O artista das formas ousadas e dos monumentos repletos de curvas nunca escondeu suas posições políticas. Oscar Niemeyer, de 104 anos, dedicou a vida a duas de suas grandes paixões: a arquitetura e o comunismo. De suas mãos saíram os traçados de projetos inovadores, como o complexo arquitetônico da Pampulha e os prédios monumentais de Brasília, mas também manifestos em defesa da democracia, cartas a amigos do antigo partidão e inúmeros artigos em que ele não hesitava em declarar: “Sou mesmo um comunista”. A sua ideologia sem disfarces era um incômodo e um motivo de constrangimento para os militares durante a ditadura. Mas o enorme prestígio internacional de Niemeyer livrou-o de prisões e de interrogatórios mais duros.

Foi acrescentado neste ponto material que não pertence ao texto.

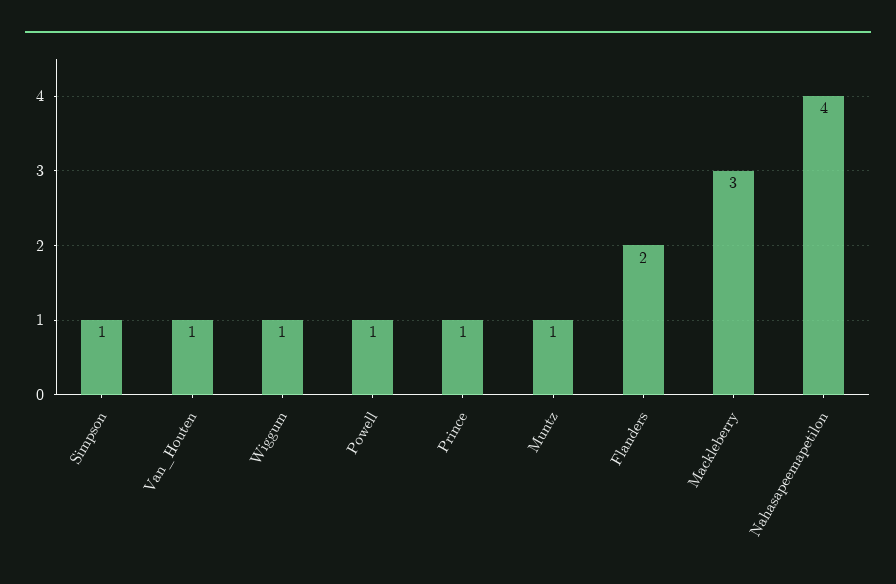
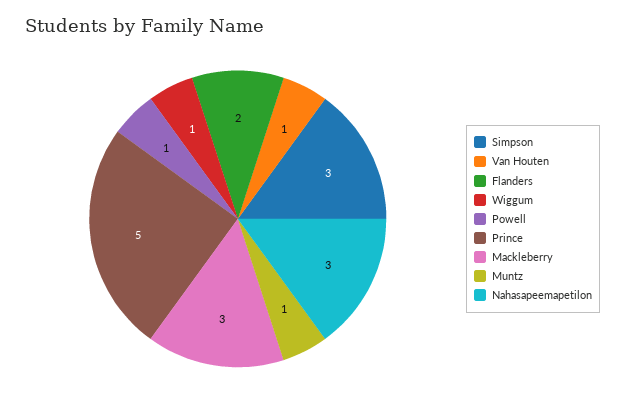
Simpson: 1 -> 3
Prince: 1 -> 5
Nahasapeemapetilon: 4 -> 3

Um documento do Serviço Nacional de Informações (SNI) de 1973, cujo tema era Oscar Niemeyer, esmiuça em quatro páginas os passos do arquiteto. O ofício detalha principalmente entrevistas, encontros e suas atividades. “O presente documento de informações trata dos aspectos ideológicos das atividades de Oscar Niemeyer, não tendo sido focalizados os casos de natureza técnico-administrativa ligados a Brasília, como o plágio de Le Corbusier”, diz o documento localizado pela reportagem no Arquivo Nacional.
A acusação dos militares de que Niemeyer teria copiado trabalhos do colega suíço é apenas mencionada no ofício, que não traz detalhes sobre o caso. Mas o EM apurou que o trecho é referência a uma notícia propalada à época pelo coronel Miguel Pereira Manso Neto, que foi assessor do governo Médici. Segundo amigos de Niemeyer e de acordo com o próprio arquiteto, o militar reuniu croquis e fotos para tentar provar que Oscar plagiava Le Corbusier. Ele dizia que a Igrejinha da Asa Sul seria “uma cópia” de um templo projetado pelo suíço para a cidade indiana de Chandigarh.
Niemeyer se lembra do caso com palavras cheias de revolta. “A indignidade atinge limites inimagináveis quando o coronel Manso Neto arranja um croqui com o qual pretende provar que copio Le Corbusier. O plano prossegue e, na prefeitura, cópias são distribuídas aos ministros e pessoas importantes”, relembra Oscar Niemeyer em seu livro de memórias Curvas do tempo. O arquiteto Carlos Magalhães, amigo, ex-genro e representante do escritório de Niemeyer em Brasília, diz que a acusação de plágio difundida por militares foi um dos episódios que mais o indispuseram com a ditadura. “O que existia era uma relação de mestre e aluno. Le Corbusier era uma inspiração. Mas é claro que não houve plágio”, comenta Magalhães.
VIGÍLIA Niemeyer prestou depoimentos à polícia durante a ditadura, mas jamais sofreu violência. Nos anos 1960, ele já era um profissional de grande renome internacional, o que garantia certa liberdade. Mas as suas posições políticas também lhe privaram de alguns trabalhos. Em 1969, os militares abriram inquérito policial para identificar “os responsáveis pelas agitações comuno-estudantis ocorridas na Universidade de Brasília em março de 1968”. O documento está no Arquivo Nacional . O nome de Niemeyer é citado várias vezes. O inquérito diz que ele era “um dos influenciadores de fora para dentro da UnB” e que Oscar e outros membros da Associação dos Arquitetos de Brasília “colaboraram, sobretudo, com a FAU (Faculdade de Arquitetura), que é órgão subversivo”.
As amizades de Niemeyer também eram monitoradas. Telegrama de Luiz Carlos Prestes enviado em abril de 1960, na época da inauguração de Brasília, foi encontrado pela polícia em 1964 e passou a ser considerado como uma prova da “atividade subversiva” do arquiteto. O bilhete está no Arquivo Nacional, anexado a um ofício que detalhava os passos de Oscar.